Semrush’s strongest agency insight is that the fix often sits upstream from the model itself. The guide pushes teams to trace misinformation back to the third-party sources feeding the answer, including reviews, forums, aggregators, and news coverage.

That is where the job gets more interesting than standard SEO. If an AI system keeps repeating the wrong thing, the answer may not be sitting on the brand’s site at all. It may be coming from a messy review profile, an outdated directory listing, a forum thread from two years ago, or a comparison page that framed the category badly in the first place.
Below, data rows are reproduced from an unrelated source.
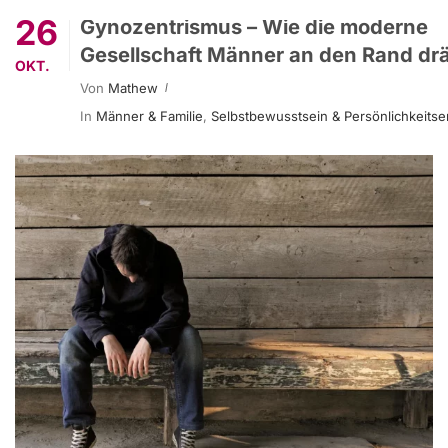
26
Gynozentrismus – Wie die moderne
Gesellschaft Männer an den Rand dr
OKT.
Von
Mathew
In
Männer & Familie
,
Selbstbewusstsein & Persönlichkeitse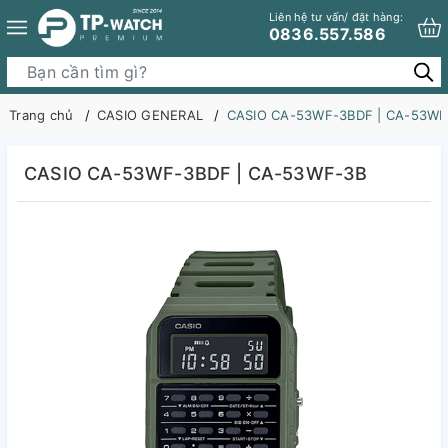
Liên hệ tư vấn/ đặt hàng:
0836.557.586
Trang chủ
CASIO GENERAL
CASIO CA-53WF-3BDF | CA-53WF
CASIO CA-53WF-3BDF | CA-53WF-3B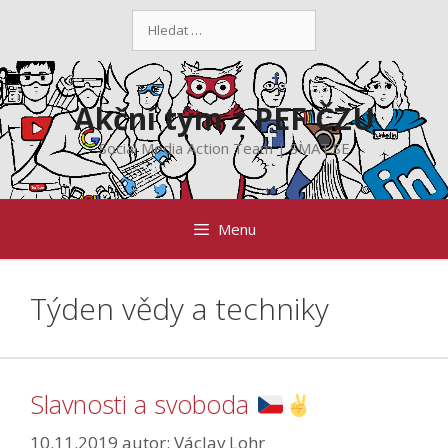
Přeskočit
Hledat:
na
obsah
Akční tým z PEF ČZU
Social Media Action Team | SMAT.SE
Menu
Týden vědy a techniky
Slavnosti a svoboda
10.11.2019
autor:
Václav Lohr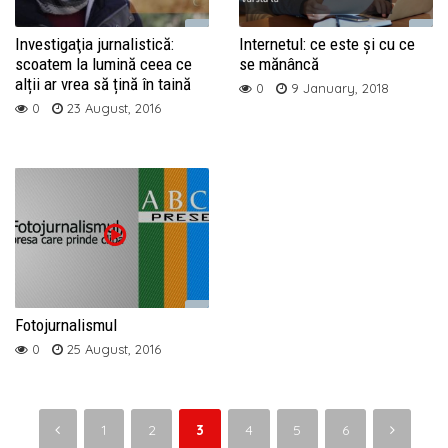
Investigaţia jurnalistică:
Internetul: ce este și cu ce
scoatem la lumină ceea ce
se mănâncă
alții ar vrea să țină în taină
0
9 January, 2018
0
23 August, 2016
Fotojurnalismul
0
25 August, 2016
1
2
3
4
5
6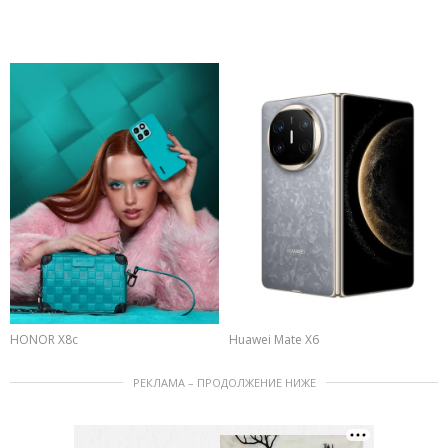
HONOR X8c
Huawei Mate X6
РЕКЛАМА – ПРОДОЛЖЕНИЕ НИЖЕ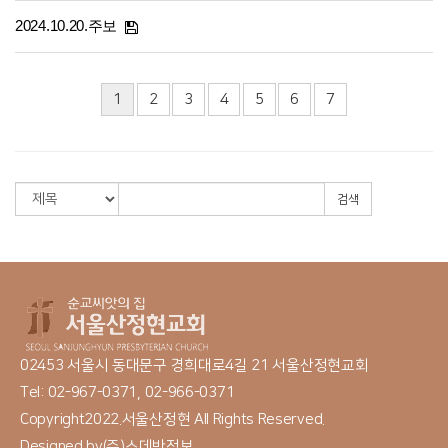
2024.10.20.주보
1
2
3
4
5
6
7
검색
02453 서울시 동대문구 경희대로4길 21 서울산정현교회
Tel: 02-967-0371, 02-966-0371
Copyright2022.서울산정현 All Rights Reserved.
Designed by
(주)스데반정보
Once you know the source pattern, the remediation work becomes much more specific:

  • Correct source material wherever the business controls it
  • Earn stronger citations from credible third-party coverage
  • Clean up misleading descriptions on aggregators and directories
  • Strengthen product pages so the brand’s own facts are easier to reuse
  • Monitor whether the same misinformation resurfaces after a model update

That is the difference between content optimization and information ecosystem management. One is about your site. The other is about the entire web the model is sampling from.

Related photo
Source: static.semrush.com

Turn the monitoring into an agency service line

This is where the real commercial opportunity sits. Semrush’s AI Visibility Toolkit is positioned to track mentions, sentiment, topic associations, and changes over time at scale, which makes it a natural backbone for an ongoing retainer rather than a one-off audit.

If you are building this into an agency offer, the structure is straightforward: run the audit, identify the error patterns, then package the follow-up work as continuous monitoring plus remediation. That can include regular prompt sweeps, source analysis, correction plans, and monthly reporting on whether the brand story is getting cleaner or drifting again.
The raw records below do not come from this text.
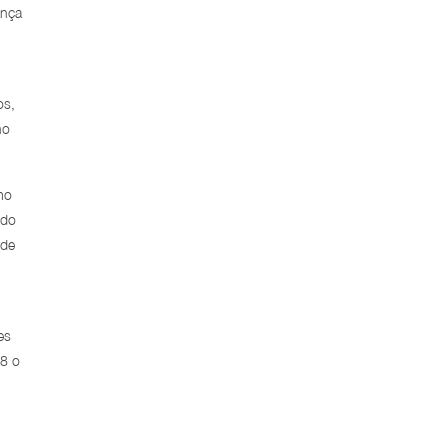
ança
os,
ho
mo
 do
 de
es
18 o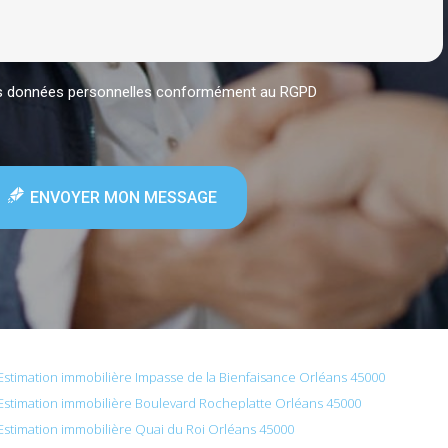
mes données personnelles conformément au RGPD
ENVOYER MON MESSAGE
Estimation immobilière Impasse de la Bienfaisance Orléans 45000
Estimation immobilière Boulevard Rocheplatte Orléans 45000
Estimation immobilière Quai du Roi Orléans 45000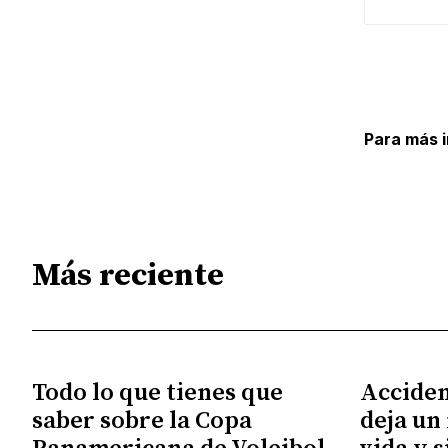
Para más 
Más reciente
Todo lo que tienes que
Acciden
saber sobre la Copa
deja un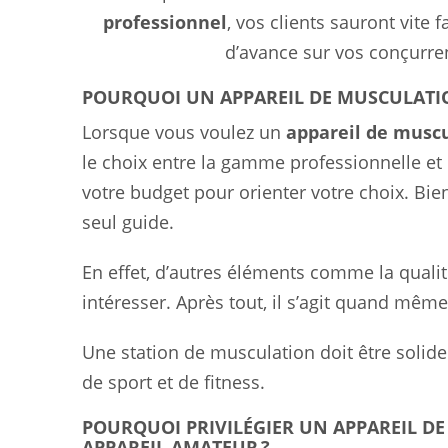
professionnel
, vos clients sauront vite 
d’avance sur vos conçurren
POURQUOI UN APPAREIL DE MUSCULATI
Lorsque vous voulez un
appareil de musc
le choix entre la gamme professionnelle et c
votre budget pour orienter votre choix. Bien q
seul guide.
En effet, d’autres éléments comme la quali
intéresser. Après tout, il s’agit quand mê
Une station de musculation doit être soli
de sport et de fitness.
POURQUOI PRIVILÉGIER UN APPAREIL D
APPAREIL AMATEUR ?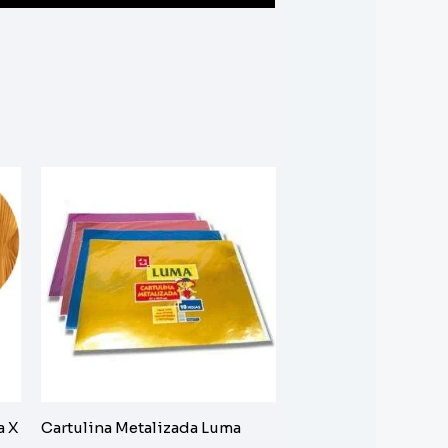
a X
Cartulina Metalizada Luma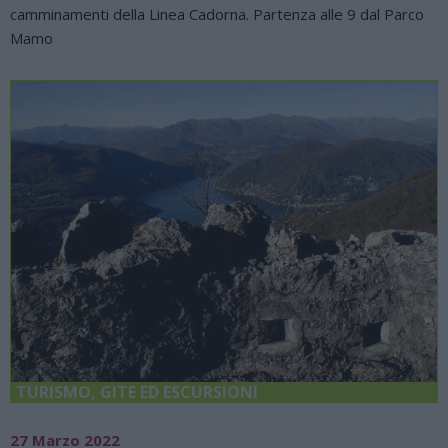
camminamenti della Linea Cadorna. Partenza alle 9 dal Parco
Mamo
TURISMO, GITE ED ESCURSIONI
27 Marzo 2022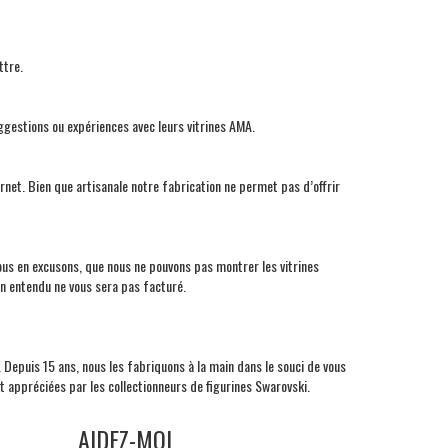
ttre.
uggestions ou expériences avec leurs vitrines
AMA
.
net. Bien que artisanale notre fabrication ne permet pas d’offrir
nous en excusons, que nous ne pouvons pas montrer les vitrines
en entendu ne vous sera pas facturé.
. Depuis 15 ans, nous les fabriquons à la main dans le souci de vous
 appréciées par les collectionneurs de figurines Swarovski.
AIDEZ-MOI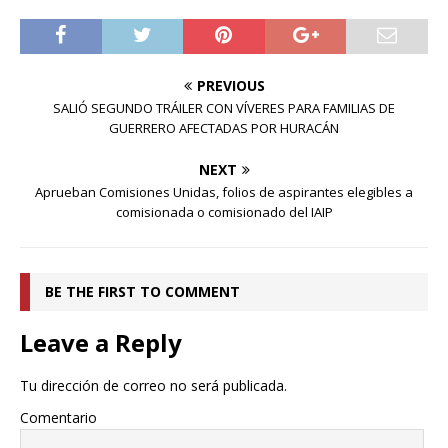
PREVIOUS
SALIÓ SEGUNDO TRÁILER CON VÍVERES PARA FAMILIAS DE
GUERRERO AFECTADAS POR HURACÁN
NEXT
Aprueban Comisiones Unidas, folios de aspirantes elegibles a
comisionada o comisionado del IAIP
BE THE FIRST TO COMMENT
Leave a Reply
Tu dirección de correo no será publicada.
Comentario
The smart version of this service is not just a dashboard. It is a management layer that helps clients understand where AI tools are telling the wrong story, why they are doing it, and what to do next. That is a better value proposition than “we checked ChatGPT once.”

Why this is becoming hard to ignore

The consumer behavior data makes the case even clearer. BrightLocal’s 2026 research says 45% of consumers use AI tools for local business recommendations, but 88% fact-check reviews cited by AI tools. That is a fascinating mix of trust and skepticism: people are using AI early in the decision process, but they still want proof before they spend.

Google’s own behavior underscores the same problem. The company has publicly acknowledged that AI Overviews can include mistakes, and after widely reported inaccuracies and misleading responses drew criticism in 2024, it moved quickly with follow-up communication and changes intended to reduce bad output. In other words, the platforms know the surface is imperfect, and they are still iterating on it.

That is exactly why brand-accuracy management belongs on the agency menu now. In 2026, visibility is not just about ranking in search results. It is about whether AI systems can assemble an accurate story from the public web, and whether your team is watching closely enough to catch the moments when they do not.